The Geometry of Grokking: Norm Minimization on the Zero-Loss Manifold
Tiberiu Musat
TL;DR
This work analyzes grokking, the phenomenon where neural networks generalize only after extensive memorization, by viewing post-memorization learning as constrained optimization that minimizes the weight norm on the zero-loss manifold $\mathcal{Z}$. In the small-learning-rate and small-weight-decay regime, gradient flow preserves proximity to $\mathcal{Z}$ while weight decay drives norm reduction along available directions, a property formalized as gradient orthogonality to the tangent space of $\mathcal{Z}$. The authors introduce an approximation to isolate dynamics of parameter subsets and derive a closed-form first-layer dynamic for two-layer networks, enabling a tractable analysis of embedding-like components.
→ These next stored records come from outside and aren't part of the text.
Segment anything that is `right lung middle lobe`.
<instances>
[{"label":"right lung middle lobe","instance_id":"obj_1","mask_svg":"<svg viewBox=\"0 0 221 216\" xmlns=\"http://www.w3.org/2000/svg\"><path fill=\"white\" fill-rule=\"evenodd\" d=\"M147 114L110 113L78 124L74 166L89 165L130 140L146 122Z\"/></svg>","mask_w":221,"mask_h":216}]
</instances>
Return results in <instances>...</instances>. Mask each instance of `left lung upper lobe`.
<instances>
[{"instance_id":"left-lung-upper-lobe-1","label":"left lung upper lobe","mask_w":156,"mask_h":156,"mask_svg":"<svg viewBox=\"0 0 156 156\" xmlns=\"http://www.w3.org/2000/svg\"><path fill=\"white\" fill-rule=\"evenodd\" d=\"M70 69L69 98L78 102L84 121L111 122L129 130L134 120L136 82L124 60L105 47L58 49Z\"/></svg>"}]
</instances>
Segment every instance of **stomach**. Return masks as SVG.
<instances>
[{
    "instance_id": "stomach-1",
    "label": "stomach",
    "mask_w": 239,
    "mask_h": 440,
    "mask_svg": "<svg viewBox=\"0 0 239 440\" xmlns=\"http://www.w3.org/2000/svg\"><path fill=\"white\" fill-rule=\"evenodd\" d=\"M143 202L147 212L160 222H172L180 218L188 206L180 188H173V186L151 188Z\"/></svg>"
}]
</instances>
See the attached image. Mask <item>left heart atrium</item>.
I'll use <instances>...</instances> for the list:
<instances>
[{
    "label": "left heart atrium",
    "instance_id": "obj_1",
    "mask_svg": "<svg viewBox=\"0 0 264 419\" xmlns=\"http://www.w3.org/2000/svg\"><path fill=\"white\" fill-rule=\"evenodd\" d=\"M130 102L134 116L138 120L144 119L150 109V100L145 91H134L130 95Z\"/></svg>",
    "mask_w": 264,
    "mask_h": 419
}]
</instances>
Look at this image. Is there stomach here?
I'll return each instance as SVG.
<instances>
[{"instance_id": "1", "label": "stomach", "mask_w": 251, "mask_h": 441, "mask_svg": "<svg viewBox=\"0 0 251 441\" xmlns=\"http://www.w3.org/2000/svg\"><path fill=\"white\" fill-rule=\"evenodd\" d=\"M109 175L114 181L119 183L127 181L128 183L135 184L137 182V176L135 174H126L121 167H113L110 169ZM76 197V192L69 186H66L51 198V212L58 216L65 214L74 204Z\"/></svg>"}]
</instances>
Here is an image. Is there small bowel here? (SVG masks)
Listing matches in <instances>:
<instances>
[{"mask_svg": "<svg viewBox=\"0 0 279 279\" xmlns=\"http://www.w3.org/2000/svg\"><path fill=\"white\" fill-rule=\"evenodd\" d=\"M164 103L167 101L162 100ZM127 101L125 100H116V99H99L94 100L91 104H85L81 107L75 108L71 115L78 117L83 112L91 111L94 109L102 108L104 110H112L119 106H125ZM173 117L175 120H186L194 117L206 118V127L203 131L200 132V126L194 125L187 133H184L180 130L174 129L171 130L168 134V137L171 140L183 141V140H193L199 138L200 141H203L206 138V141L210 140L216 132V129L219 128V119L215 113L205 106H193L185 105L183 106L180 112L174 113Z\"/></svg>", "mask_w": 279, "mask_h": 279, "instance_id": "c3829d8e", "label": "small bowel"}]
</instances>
Empirical validation on modular addition demonstrates both delayed generalization and the emergence of circular representations in the embedding layer, including a Fourier-analytic depiction of the learned structure. Overall, the results provide a principled mechanism for grokking and a framework for studying representation learning within subcomponents of neural nets.
Abstract
Grokking is a puzzling phenomenon in neural networks where full generalization occurs only after a substantial delay following the complete memorization of the training data. Previous research has linked this delayed generalization to representation learning driven by weight decay, but the precise underlying dynamics remain elusive. In this paper, we argue that post-memorization learning can be understood through the lens of constrained optimization: gradient descent effectively minimizes the weight norm on the zero-loss manifold. We formally prove this in the limit of infinitesimally small learning rates and weight decay coefficients. To further dissect this regime, we introduce an approximation that decouples the learning dynamics of a subset of parameters from the rest of the network. Applying this framework, we derive a closed-form expression for the post-memorization dynamics of the first layer in a two-layer network. Experiments confirm that simulating the training process using our predicted gradients reproduces both the delayed generalization and representation learning characteristic of grokking.